* [About this exercise]
Find each line of the material below in which the word "down" occurs, and return it.

* [Data excerpt]
● ● ● ●

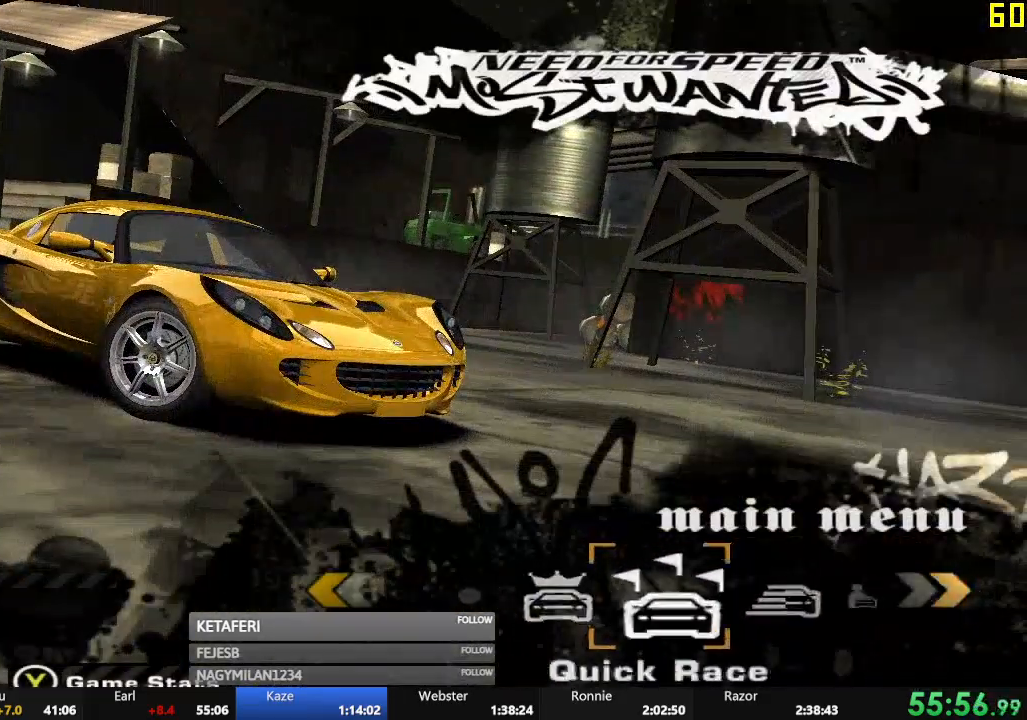
{"buttons": ["DPAD_RIGHT"], "left_stick": "center", "events": [[50, "A", "down"], [117, "A", "up"], [117, "DPAD_RIGHT", "down"]]}
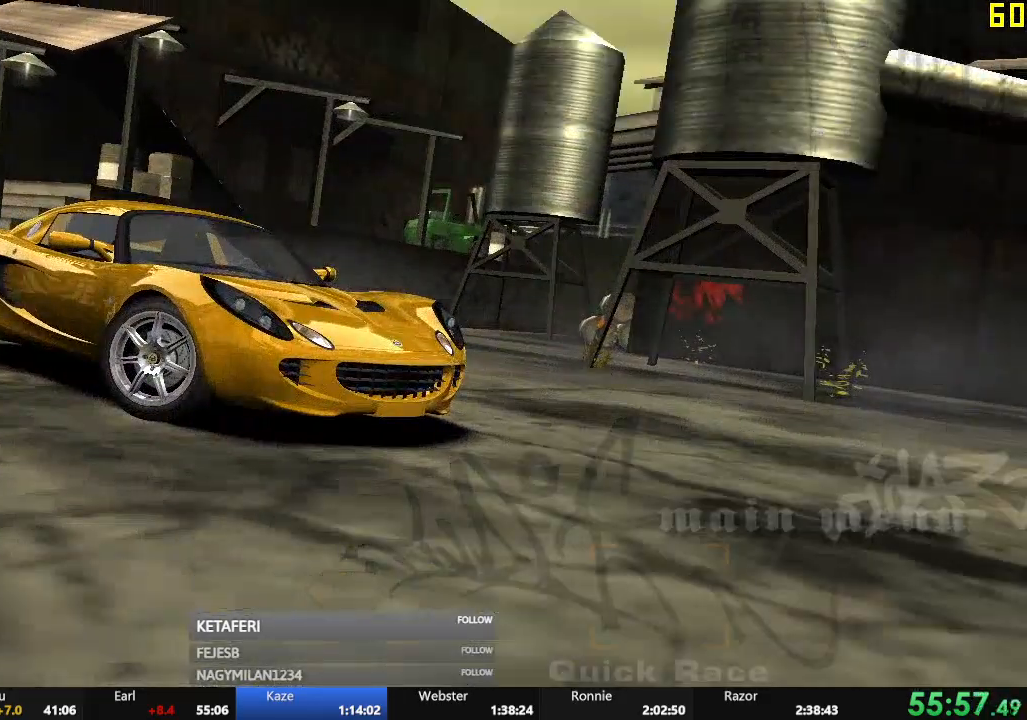
{"buttons": ["DPAD_RIGHT"], "left_stick": "center", "events": []}
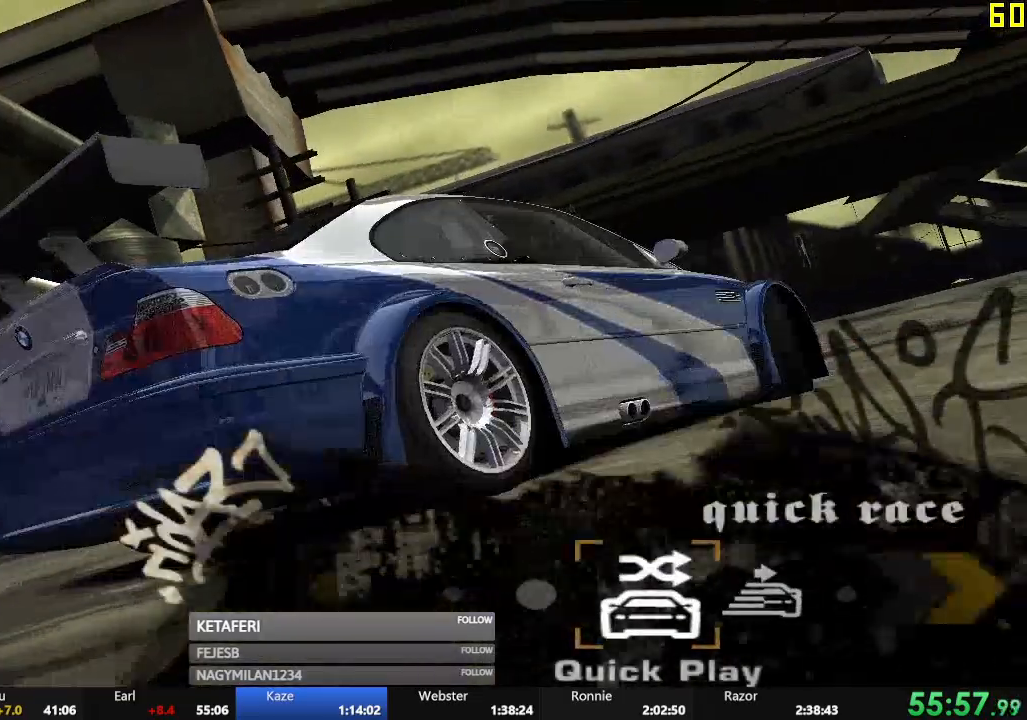
{"buttons": ["DPAD_RIGHT"], "left_stick": "center", "events": [[184, "A", "down"], [201, "DPAD_RIGHT", "up"], [267, "A", "up"], [334, "DPAD_RIGHT", "down"]]}
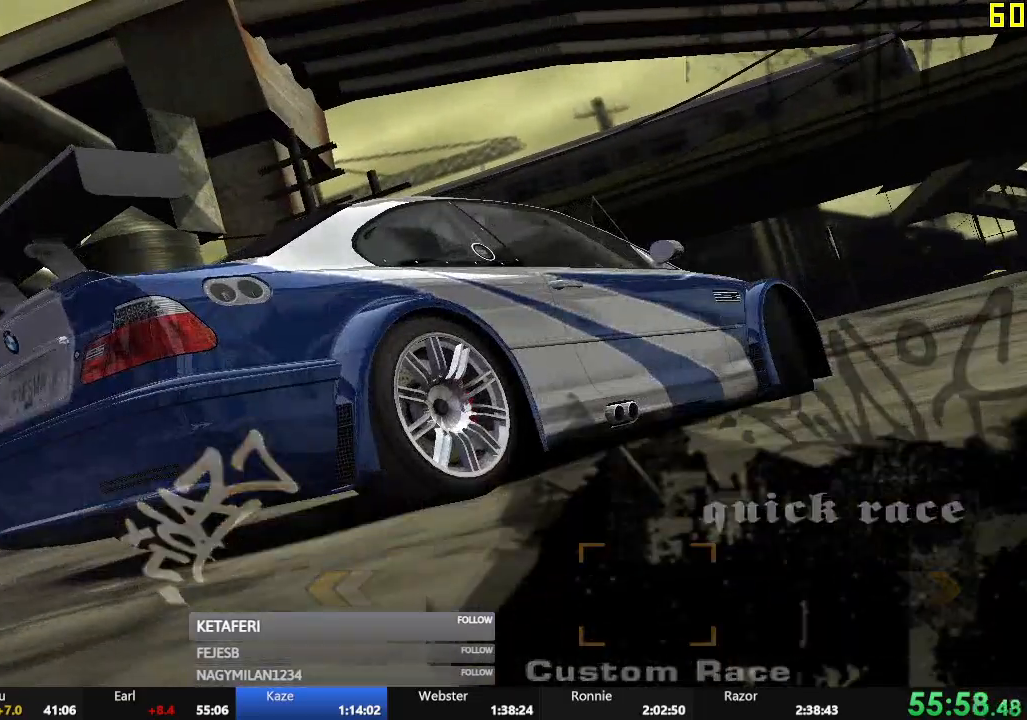
{"buttons": ["DPAD_RIGHT"], "left_stick": "center", "events": []}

● ● ● ●

* [Result of this task]
{"buttons": ["DPAD_RIGHT"], "left_stick": "center", "events": [[50, "A", "down"], [117, "A", "up"], [117, "DPAD_RIGHT", "down"]]}
{"buttons": ["DPAD_RIGHT"], "left_stick": "center", "events": [[184, "A", "down"], [201, "DPAD_RIGHT", "up"], [267, "A", "up"], [334, "DPAD_RIGHT", "down"]]}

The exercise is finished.